TEXT PASSAGE

------------

Research Article: 2025 Vol: 29 Issue: 6
Sopnamayee Acharya, SVKM’s NMIMS Indore
Rashmi Gharia, Prestige Institute of Management & Research Indore
Pallavi Kapooria, Prestige Institute of Management and Research, Indore, Madhya Pradesh
Citation Information: Acharya, S., Gharia, R., & Kapooria, P. (2025) Unlocking logistics performance through ai: a study in the indian manufacturing landscape. Academy of Marketing Studies Journal, 29(6), 1-6.
The integration of Artificial Intelligence (AI) in supply chain management is revolutionizing operational frameworks by fostering greater agility and responsiveness. AI-driven solutions like predictive analytics and route optimization have transformed typical supply chain methods in the Indian manufacturing sector, where logistical inefficiencies often result in delays and greater costs. Manufacturers are able to predict changes in demand, plan the best routes for transport, use less fuel, and improve logistics efficiency overall due to these technologies. Manufacturers can estimate demand patterns, examine historical data, and avoid potential issues using the help of machine learning-powered predictive analytics. Similarly, by determining the most effective transit routes, cutting down on transit times, and cutting operational costs, AI-based route optimization improves real-time decision-making. Through optimizing resources, the use of AI into logistics not only raises supply chain resilience but also advances sustainability.

------------

TASKS TO CARRY OUT
a – Write out the part of the passage on AI in logistics that opens with the words containing "Research Article: 2025" and closes with "Journal, 29(6), 1-6.".
b – In the passage on AI in logistics, what do logistical inefficiencies in the Indian manufacturing sector often result in?

DATA EXCERPTS
------------

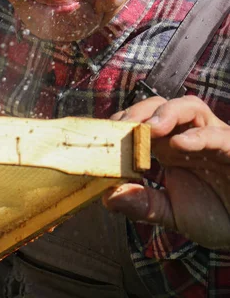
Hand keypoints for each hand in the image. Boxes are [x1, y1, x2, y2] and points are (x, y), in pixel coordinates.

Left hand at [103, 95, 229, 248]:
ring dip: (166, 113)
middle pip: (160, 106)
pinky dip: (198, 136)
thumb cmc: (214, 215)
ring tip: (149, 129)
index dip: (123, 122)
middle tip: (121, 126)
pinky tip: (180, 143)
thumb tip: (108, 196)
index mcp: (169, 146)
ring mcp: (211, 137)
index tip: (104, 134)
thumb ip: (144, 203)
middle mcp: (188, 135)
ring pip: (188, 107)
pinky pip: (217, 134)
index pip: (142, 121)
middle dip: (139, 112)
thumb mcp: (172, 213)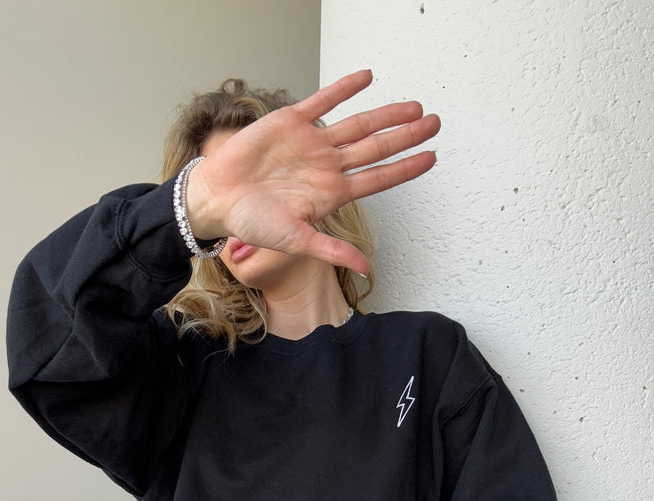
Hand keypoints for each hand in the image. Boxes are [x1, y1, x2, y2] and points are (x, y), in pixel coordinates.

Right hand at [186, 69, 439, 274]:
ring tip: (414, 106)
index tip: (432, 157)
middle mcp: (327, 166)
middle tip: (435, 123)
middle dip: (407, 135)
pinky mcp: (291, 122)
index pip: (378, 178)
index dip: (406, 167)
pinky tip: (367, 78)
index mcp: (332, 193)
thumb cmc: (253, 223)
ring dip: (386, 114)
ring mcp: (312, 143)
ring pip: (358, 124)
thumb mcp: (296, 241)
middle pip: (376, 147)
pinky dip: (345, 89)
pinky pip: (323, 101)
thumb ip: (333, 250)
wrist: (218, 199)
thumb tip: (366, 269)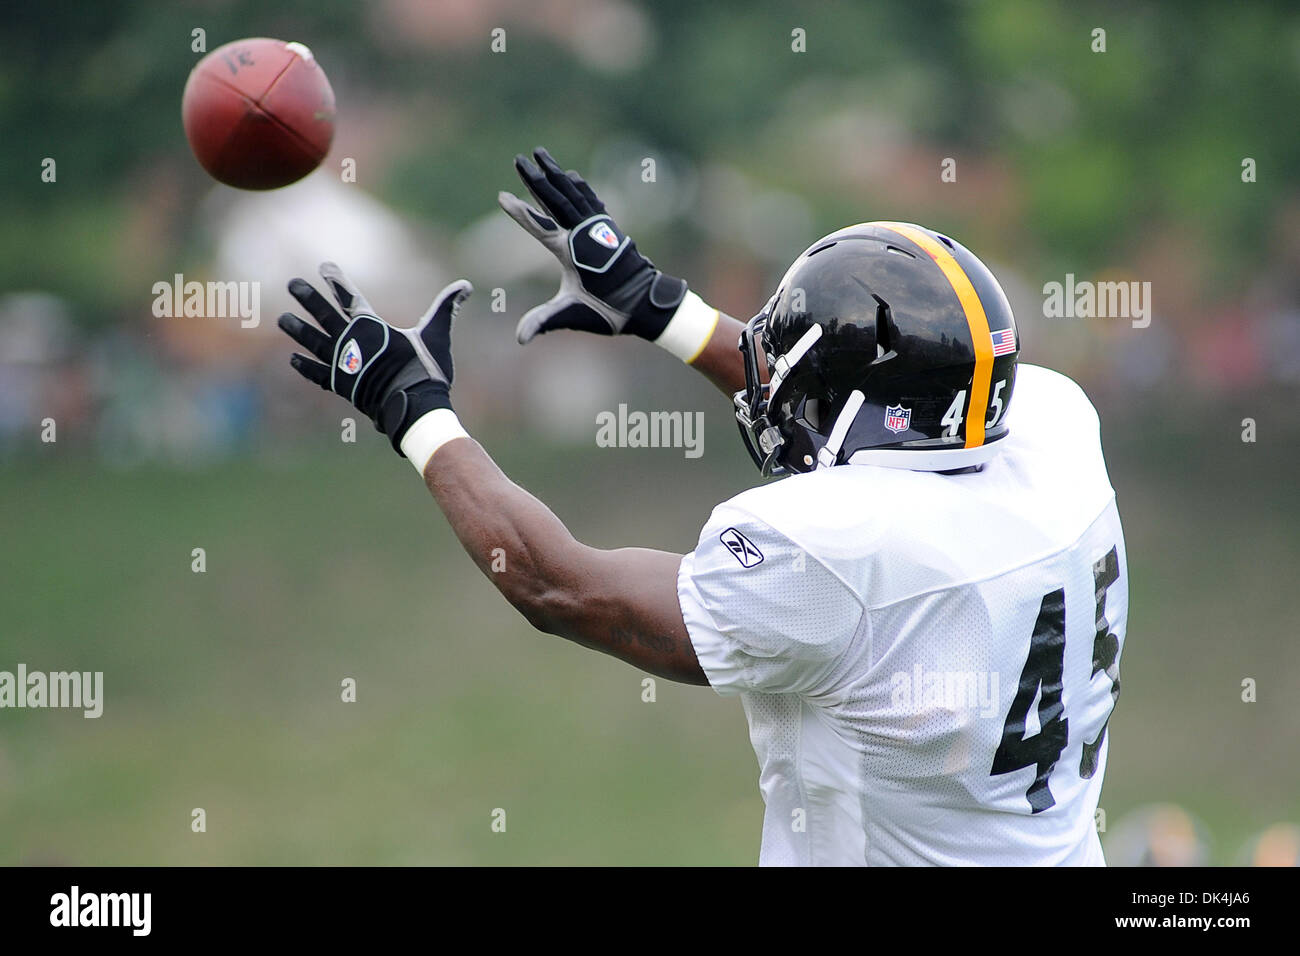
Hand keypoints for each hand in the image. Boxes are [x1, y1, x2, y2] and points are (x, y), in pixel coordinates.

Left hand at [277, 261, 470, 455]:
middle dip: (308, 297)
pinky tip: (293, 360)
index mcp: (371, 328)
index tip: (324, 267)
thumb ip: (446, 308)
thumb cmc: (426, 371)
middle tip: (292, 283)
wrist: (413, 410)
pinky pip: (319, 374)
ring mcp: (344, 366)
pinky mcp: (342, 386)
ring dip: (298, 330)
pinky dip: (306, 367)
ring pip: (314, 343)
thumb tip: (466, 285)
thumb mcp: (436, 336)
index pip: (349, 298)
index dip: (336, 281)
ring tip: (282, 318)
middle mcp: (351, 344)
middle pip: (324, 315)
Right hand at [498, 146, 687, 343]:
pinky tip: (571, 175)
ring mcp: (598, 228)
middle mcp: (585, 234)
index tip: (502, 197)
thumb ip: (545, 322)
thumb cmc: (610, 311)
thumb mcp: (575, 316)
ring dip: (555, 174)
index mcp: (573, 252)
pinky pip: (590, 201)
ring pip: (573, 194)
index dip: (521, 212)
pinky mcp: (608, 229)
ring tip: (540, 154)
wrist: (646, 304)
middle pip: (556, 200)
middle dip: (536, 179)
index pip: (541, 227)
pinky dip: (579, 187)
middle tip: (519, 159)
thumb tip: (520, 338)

------------

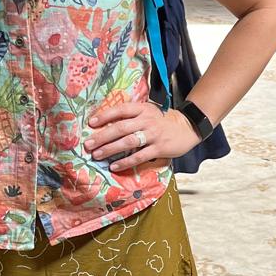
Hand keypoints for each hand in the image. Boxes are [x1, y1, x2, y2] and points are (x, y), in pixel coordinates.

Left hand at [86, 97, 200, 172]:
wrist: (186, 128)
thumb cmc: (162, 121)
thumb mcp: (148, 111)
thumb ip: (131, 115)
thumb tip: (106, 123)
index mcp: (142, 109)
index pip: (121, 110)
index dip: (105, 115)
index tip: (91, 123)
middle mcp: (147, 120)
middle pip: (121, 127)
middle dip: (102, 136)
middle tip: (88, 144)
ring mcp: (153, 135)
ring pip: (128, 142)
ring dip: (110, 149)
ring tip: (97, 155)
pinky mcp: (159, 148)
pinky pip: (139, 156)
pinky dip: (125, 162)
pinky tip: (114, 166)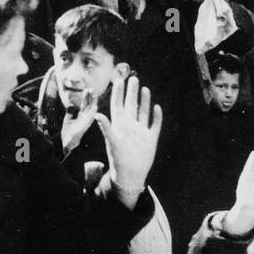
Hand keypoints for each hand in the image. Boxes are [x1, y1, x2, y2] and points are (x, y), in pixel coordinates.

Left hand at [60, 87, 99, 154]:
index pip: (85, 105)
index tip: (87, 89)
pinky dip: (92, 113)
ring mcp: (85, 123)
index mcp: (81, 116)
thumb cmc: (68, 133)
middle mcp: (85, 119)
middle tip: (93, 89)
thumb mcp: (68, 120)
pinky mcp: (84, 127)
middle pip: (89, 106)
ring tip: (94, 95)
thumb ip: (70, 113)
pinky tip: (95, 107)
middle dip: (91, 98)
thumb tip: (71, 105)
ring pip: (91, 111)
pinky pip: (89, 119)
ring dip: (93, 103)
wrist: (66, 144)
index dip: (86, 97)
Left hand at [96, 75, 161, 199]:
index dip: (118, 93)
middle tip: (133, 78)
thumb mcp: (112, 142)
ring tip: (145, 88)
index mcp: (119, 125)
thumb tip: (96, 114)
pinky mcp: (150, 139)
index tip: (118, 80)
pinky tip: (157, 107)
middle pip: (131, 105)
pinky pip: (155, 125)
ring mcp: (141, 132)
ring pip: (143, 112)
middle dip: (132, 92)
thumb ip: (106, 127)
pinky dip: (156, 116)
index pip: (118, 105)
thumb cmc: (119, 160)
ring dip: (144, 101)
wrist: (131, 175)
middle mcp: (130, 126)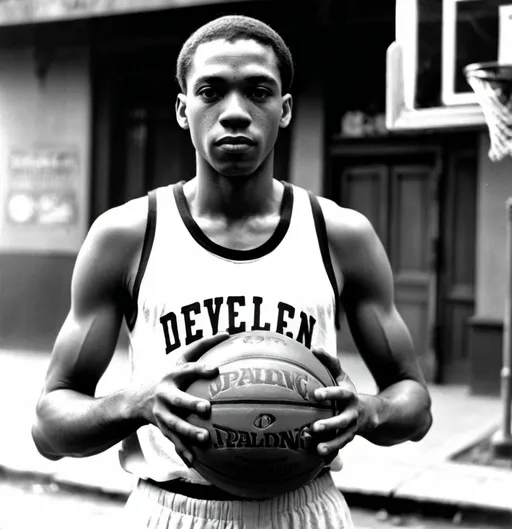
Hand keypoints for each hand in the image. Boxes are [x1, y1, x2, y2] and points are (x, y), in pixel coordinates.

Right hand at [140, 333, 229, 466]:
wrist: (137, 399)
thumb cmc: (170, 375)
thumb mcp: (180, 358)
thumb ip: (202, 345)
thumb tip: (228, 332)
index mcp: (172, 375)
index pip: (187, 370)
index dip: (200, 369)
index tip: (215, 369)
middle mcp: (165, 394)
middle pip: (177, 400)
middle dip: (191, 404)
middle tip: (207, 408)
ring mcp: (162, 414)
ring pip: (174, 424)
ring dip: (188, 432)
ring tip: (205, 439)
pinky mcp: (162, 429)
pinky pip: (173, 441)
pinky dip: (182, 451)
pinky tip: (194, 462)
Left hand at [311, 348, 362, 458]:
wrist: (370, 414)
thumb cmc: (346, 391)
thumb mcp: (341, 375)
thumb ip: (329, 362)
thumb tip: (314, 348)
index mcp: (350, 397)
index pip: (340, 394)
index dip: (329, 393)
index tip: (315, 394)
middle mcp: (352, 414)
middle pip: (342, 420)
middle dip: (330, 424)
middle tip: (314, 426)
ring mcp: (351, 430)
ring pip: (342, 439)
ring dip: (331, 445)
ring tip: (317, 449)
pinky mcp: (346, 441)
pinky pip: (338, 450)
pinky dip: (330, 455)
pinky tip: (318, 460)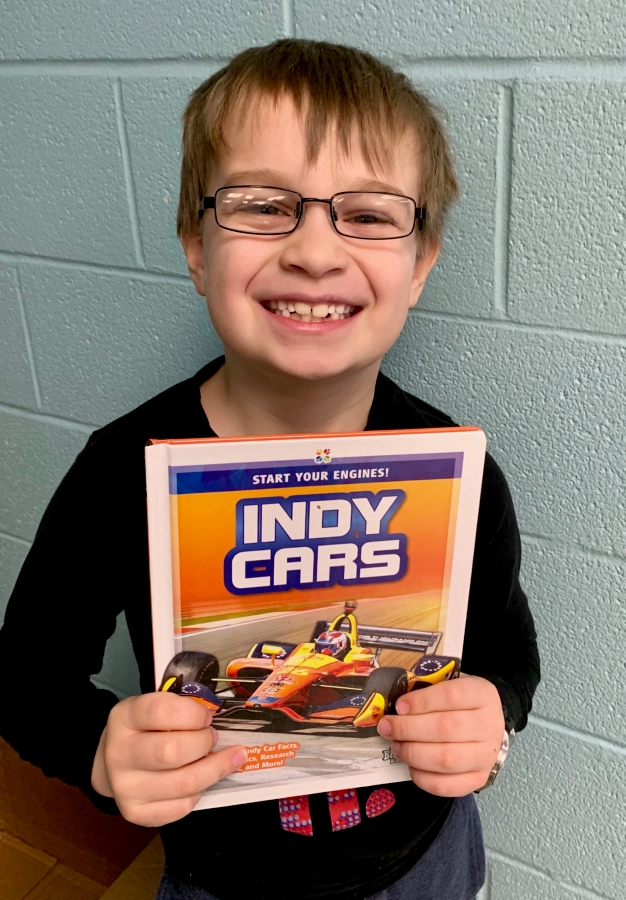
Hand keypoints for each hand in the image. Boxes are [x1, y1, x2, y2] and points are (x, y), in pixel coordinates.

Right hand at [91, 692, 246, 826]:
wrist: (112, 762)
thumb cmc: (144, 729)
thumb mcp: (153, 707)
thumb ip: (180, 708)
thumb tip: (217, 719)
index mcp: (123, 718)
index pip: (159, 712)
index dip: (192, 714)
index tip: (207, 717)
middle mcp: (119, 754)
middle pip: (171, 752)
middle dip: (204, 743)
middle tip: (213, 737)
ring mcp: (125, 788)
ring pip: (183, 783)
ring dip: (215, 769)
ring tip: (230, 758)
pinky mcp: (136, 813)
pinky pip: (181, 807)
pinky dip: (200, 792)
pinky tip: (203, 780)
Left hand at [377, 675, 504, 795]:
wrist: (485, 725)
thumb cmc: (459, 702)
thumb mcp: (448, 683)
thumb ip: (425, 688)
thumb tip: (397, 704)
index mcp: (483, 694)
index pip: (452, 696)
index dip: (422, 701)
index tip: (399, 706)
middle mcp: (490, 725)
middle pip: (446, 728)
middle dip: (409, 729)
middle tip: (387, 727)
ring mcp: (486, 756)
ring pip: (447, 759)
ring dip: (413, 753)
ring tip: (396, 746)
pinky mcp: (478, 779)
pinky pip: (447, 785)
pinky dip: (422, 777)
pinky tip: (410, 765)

------------

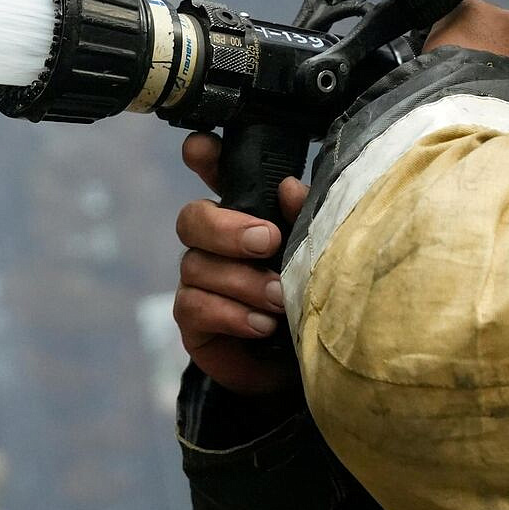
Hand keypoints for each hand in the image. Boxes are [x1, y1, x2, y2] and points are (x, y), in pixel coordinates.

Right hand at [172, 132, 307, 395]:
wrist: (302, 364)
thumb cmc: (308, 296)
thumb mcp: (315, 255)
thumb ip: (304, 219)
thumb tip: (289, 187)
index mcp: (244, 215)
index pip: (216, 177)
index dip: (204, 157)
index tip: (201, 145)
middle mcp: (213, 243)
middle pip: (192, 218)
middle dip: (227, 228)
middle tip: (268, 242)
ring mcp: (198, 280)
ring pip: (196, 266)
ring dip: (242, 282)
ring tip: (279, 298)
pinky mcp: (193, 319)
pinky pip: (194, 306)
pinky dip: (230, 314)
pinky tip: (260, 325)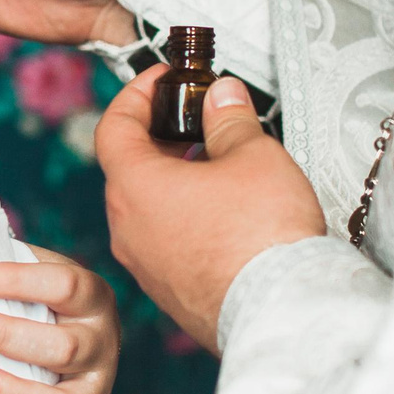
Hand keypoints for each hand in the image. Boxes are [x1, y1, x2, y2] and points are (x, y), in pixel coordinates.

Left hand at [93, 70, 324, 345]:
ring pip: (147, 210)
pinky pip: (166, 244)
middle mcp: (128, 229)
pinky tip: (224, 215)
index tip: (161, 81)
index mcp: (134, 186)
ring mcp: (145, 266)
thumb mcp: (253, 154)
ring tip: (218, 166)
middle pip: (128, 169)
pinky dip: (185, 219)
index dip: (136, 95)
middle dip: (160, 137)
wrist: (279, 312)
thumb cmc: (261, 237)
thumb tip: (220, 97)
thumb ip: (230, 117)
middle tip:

------------

PER-TASK ANSWERS
a –
Research Article: 2025 Vol: 29 Issue: 6
Sopnamayee Acharya, SVKM’s NMIMS Indore
Rashmi Gharia, Prestige Institute of Management & Research Indore
Pallavi Kapooria, Prestige Institute of Management and Research, Indore, Madhya Pradesh
Citation Information: Acharya, S., Gharia, R., & Kapooria, P. (2025) Unlocking logistics performance through ai: a study in the indian manufacturing landscape. Academy of Marketing Studies Journal, 29(6), 1-6.

b – Delays and greater costs.